(Travail demandé) Poursuivez le texte consacré à la série Rick & Morty à partir de sa dernière phrase.

(Passage extrait)
☆ ☆ ☆ ☆
La saison 4 de la série à succès Rick & Morty va sortir en novembre 2019. C’est l’occasion de regarder plus en détail ce que véhicule culturellement cette série appréciée par la jeunesse, récompensée aux Emmy Awards et dont les trois premières saisons sont disponibles sur Netflix.

On aurait bien du mal à trouver pire, en terme de valeurs culturelles, intellectuelles, que ce dessin animé atroce où se côtoient nihilisme brutal, relativisme, anti-socialisme et même fascisme dans ses fondements mêmes. Encore pire que Game of Thrones, la série ne tarit pas de mises en scène divertissantes de meurtres, de manipulations… La science est abordée comme étant chaotique, nihiliste par essence, se suffisant à elle-même, comme une forme de magie « réelle » au travers du personnage du scientifique Rick, grand-père de Morty, revenu dans le girond familial après avoir abandonné sa fille durant l’enfance. La raison de son retour est simple : il cherche à profiter des enfants qu’a eu sa fille des années après son départ pour moins s’ennuyer, en les entraînant dans des « aventures », en fait prétextes pour assouvir ses pulsions destructrices et les corrompre, tout particulièrement Morty, qui dès le premier épisode se retrouve avec les jambes brisées dans l’indifférence totale de Rick pourtant responsable de la situation. Et c’est sans parler de l’objet de la mission : récupérer les graines d’un arbre et les faire passer à la douane en les enfonçant dans le rectum de Morty.

Rick incarne cette figure romantique fasciste par excellence du rebelle au dessus de la mêlée. Intellectuellement supérieur, le plus cool parmis les cools, son génie individuel ne saurait être contenu par aucune forme de loi, aucune forme de morale et le socialisme ne pourrait y avoir absolument aucune emprise, car il serait à lui seul trop intelligent pour avoir besoin d’une quelconque société. D’ailleurs, Rick exploite Morty et le manipule constamment pour arriver à ses fins. Morty est régulièrement enlevé à son éducation et à sa famille par Rick, qui en arrive à le considérer comme sa propriété, car la famille serait une structure artificielle sans aucun sens concret et l’école serait « une perte de temps » et ne serait pas un endroit pour les gens intelligents.
☆ ☆ ☆ ☆
(Données disponibles)
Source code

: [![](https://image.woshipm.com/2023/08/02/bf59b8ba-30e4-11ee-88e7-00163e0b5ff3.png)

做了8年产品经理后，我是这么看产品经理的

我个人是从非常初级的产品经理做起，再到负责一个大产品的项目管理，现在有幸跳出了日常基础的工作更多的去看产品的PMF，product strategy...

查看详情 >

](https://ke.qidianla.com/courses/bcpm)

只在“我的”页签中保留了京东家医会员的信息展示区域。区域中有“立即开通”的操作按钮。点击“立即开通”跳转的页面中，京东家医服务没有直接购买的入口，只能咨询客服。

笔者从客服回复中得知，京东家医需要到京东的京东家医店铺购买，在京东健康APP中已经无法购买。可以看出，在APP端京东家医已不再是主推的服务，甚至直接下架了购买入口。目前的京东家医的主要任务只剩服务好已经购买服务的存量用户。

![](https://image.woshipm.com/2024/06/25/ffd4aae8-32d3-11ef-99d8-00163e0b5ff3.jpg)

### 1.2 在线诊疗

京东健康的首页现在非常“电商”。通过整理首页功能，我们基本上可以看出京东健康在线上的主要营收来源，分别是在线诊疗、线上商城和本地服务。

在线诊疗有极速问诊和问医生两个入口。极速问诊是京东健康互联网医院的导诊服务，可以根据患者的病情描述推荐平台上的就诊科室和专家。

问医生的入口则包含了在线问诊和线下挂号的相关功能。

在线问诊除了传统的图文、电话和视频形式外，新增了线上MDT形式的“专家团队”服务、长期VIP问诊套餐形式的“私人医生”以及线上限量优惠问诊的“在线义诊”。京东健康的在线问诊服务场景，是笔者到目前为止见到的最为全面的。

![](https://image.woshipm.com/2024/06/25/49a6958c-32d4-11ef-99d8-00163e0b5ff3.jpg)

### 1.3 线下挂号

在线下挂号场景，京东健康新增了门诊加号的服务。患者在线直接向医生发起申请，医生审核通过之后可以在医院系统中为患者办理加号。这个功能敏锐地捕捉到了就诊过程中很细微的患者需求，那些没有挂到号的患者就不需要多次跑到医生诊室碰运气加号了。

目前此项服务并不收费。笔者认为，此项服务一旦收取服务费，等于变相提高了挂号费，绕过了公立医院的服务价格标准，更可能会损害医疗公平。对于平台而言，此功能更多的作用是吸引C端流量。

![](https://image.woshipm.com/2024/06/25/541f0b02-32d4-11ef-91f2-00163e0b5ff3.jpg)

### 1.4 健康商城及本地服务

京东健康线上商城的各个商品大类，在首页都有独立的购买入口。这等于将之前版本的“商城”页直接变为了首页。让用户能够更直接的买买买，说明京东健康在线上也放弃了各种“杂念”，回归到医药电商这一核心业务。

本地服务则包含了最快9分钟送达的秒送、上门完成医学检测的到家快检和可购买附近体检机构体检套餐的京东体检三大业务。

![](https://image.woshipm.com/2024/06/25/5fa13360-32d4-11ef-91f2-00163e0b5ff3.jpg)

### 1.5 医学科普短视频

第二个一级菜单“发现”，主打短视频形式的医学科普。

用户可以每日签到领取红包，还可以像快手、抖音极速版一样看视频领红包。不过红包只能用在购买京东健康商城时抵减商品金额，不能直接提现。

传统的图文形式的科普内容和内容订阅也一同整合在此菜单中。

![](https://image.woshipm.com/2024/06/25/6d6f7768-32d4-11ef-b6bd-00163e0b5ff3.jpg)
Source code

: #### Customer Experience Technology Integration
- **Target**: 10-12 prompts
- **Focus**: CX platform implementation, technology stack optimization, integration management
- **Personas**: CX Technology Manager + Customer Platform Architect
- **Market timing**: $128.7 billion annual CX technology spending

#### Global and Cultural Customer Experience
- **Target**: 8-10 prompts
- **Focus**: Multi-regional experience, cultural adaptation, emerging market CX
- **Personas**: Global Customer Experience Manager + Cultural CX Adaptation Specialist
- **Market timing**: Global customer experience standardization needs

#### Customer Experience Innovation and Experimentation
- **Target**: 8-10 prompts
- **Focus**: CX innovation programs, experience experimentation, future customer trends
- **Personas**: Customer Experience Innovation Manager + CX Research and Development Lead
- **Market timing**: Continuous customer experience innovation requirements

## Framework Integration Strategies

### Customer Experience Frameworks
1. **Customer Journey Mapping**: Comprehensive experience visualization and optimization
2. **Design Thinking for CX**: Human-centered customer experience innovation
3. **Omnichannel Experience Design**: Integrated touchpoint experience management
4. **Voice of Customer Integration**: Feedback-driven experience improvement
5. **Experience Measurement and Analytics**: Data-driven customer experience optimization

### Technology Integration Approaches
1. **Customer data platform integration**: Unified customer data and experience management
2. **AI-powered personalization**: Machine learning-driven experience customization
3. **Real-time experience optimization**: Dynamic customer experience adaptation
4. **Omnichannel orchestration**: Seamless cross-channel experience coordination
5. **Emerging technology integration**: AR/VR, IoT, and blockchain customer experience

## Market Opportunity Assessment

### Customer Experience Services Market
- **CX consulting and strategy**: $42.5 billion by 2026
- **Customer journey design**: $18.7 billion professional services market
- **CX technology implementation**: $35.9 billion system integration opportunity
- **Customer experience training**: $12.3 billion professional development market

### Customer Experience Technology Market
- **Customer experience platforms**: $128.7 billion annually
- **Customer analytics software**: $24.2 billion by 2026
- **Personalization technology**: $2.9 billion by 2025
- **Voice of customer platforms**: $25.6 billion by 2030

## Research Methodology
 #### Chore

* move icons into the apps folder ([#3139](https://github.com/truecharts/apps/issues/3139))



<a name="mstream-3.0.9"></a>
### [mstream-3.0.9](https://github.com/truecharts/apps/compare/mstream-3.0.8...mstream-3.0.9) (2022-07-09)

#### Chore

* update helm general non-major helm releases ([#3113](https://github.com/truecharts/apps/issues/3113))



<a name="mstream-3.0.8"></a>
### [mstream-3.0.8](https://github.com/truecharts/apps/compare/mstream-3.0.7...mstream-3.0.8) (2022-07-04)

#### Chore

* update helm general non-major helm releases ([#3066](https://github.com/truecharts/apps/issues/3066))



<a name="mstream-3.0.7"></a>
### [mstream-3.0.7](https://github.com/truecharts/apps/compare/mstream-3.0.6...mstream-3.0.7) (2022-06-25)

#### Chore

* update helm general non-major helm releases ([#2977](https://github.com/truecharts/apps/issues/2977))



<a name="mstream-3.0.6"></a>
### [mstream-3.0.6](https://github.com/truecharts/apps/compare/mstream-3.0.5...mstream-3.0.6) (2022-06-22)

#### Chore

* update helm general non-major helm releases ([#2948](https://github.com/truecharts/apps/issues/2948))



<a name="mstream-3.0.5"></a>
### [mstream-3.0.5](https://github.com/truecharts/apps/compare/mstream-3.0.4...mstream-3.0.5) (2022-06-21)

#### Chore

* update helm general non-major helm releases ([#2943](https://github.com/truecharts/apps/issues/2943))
☆ ☆ ☆ ☆
(Résultat obtenu)
Ainsi, la série distille deux images du socialisme. La première est celle d’une bureaucratie écrasante et barbante, avec la citadelle des Ricks dans laquelle s’organisent tous les Ricks et les Mortys de toutes les dimensions possibles, établissant des règles, un code, que le Rick le plus pur rejette et considère comme n’étant qu’une forme de gouvernement limitant sa liberté individuelle.

La deuxième est celle d’un monstre alien dont on ne connait pas l’apparence physique du nom de Unity, vomissant dans la bouche d’individus malchanceux et systématiquement présentés comme étant des criminels avant d’être assimilés pour en prendre le contrôle mental et former, avec tous ses esclaves, une conscience collective qui pourra s’étendre dans l’univers et construire une société contrôlée par une pensée unique émanant d’un être unique. Il est très clair que ce sont les idées même du socialisme et de la démocratie populaire qui sont ici frontalement attaquées.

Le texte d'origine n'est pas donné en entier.